The two 19-year-olds from Lübeck, Schleswig-Holstein, were rumbled when teachers at their grammar school figured out earlier this year that their grades on the computer and those on paper did not match, local paper the Lübecker Nachrichten reported on Friday.
School authorities then lodged a criminal complaint against the university-hopefuls for hacking and data manipulation – the first case of its kind in the state.

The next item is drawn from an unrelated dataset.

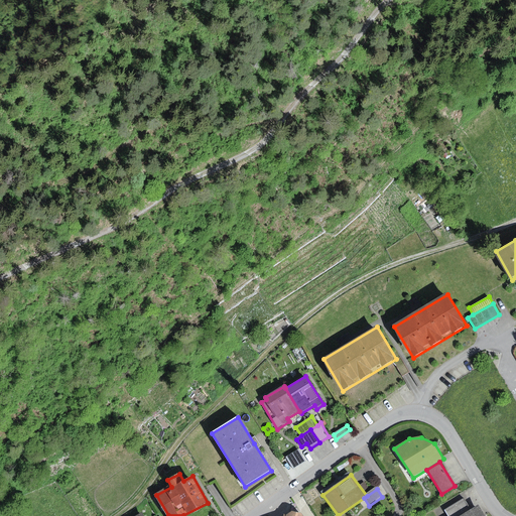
[(445,510),(448,515),(461,515),(471,510),(464,499),(445,510)]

If they are found guilty they could face charges of hacking and data manipulation and may even have to spend time behind bars.
Ironically, the unnamed pair are thought to have picked up inside information when working with teachers to improve the school's internal computer network – with the aim to make the system more user-friendly.
Rüdiger Bleich, head teacher at the Johanneum grammar school was left baffled, telling the Lübecker Nachrichten that the two students had in any case scored highly, making the attempted cheat pointless.
“They clearly wanted to change their grades,” said Bleich. “But at no point would they have been able to access the central database.”
State data protection expert Thilo Weichert warned the Ministry for Education in 2011 about holes in school computer systems, but little was done to heed his concern.
He told the Lübecker Nachrichten that it would not be too difficult for pupils to obtain an administration log-in and gain access to private data inside their school's system.
But despite the recent breach, head teacher Bleich said he felt students would not have any business looking in the internal network, and that efforts to make the system more accessible would continue as “the trust is there.”